Personal information
- Nationality: British (English)
- Born: 4 April 1929 Surrey, England
- Died: 1 April 2002 (aged 72) London, England
- Education: St Pauls' School, London Slade School of Art, University of London
- Occupation(s): Artist, teacher, rowing coach, rowing journalist

Sport
- Sport: rowing
- Club: Thames Rowing Club

Medal record
Rowing
Representing England
British Empire & Commonwealth Games
| Silver medal – second place | 1954 Vancouver | Eights |
| Bronze medal – third place | 1954 Vancouver | Coxed Fours |

= Geoffrey Page (rower) =

English rower, journalist and painter (1929–2002)

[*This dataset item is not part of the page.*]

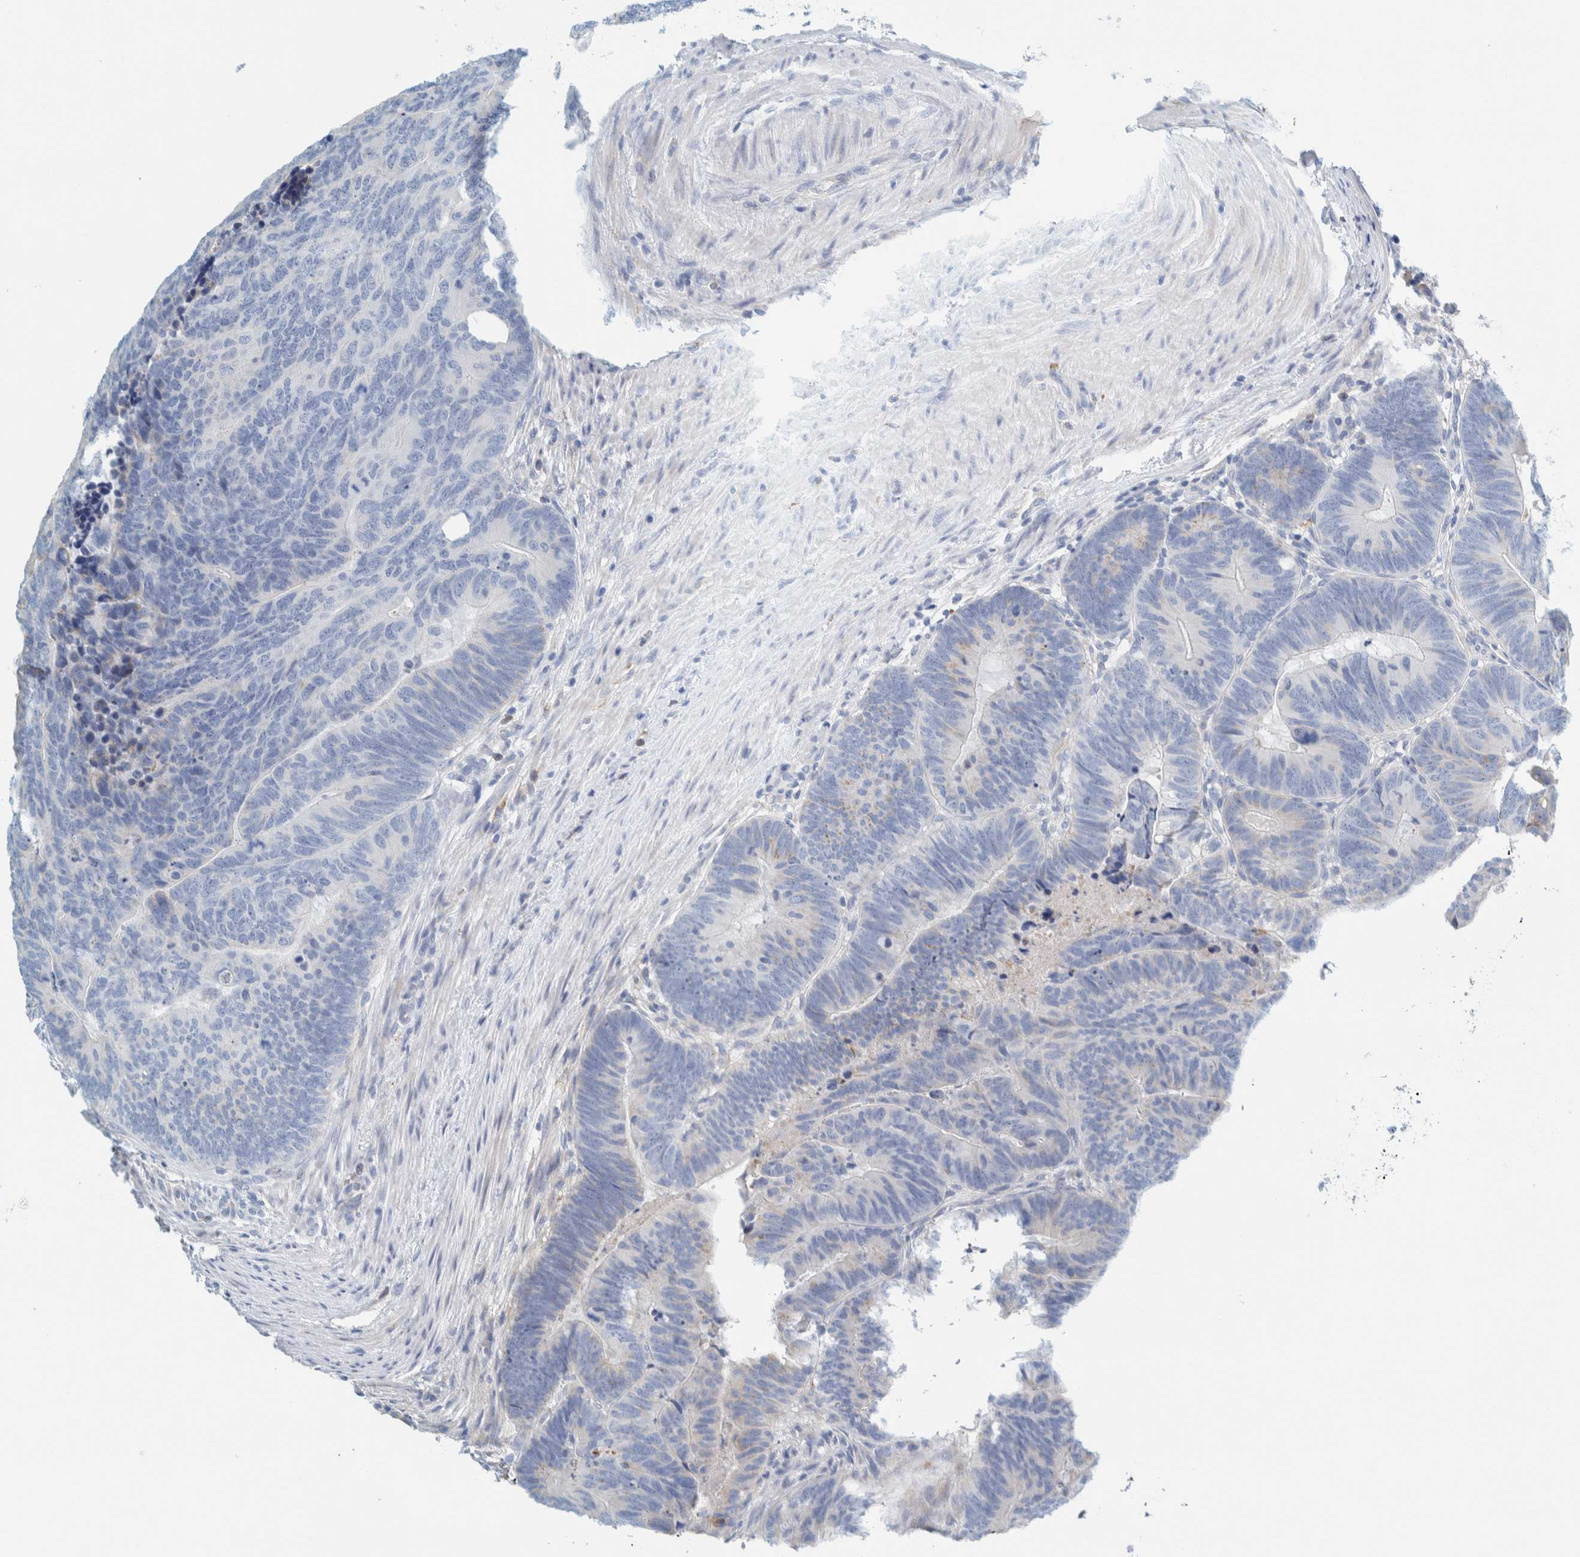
{"staining": {"intensity": "negative", "quantity": "none", "location": "none"}, "tissue": "colorectal cancer", "cell_type": "Tumor cells", "image_type": "cancer", "snomed": [{"axis": "morphology", "description": "Adenocarcinoma, NOS"}, {"axis": "topography", "description": "Colon"}], "caption": "There is no significant staining in tumor cells of adenocarcinoma (colorectal).", "gene": "MOG", "patient": {"sex": "female", "age": 67}}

Geoffrey Glascott Houghton Page (4 April 1929 – 2002), was a male rower who competed for England.

== Biography ==
Born on 4 April 1929, the son of James H (Freddie) Page, he married Patricia (Paddy) Page in 1951.

He represented the English team at the 1954 British Empire and Commonwealth Games held in Vancouver, Canada, where he won the silver medal in the eights event, both as part of the Thames Rowing Club. He was also a member of the University College London.

He coached at University College School, University College Dublin and Thames RC.

In 1965 he became a journalist for the Sunday Telegraph and then The Daily Telegraph.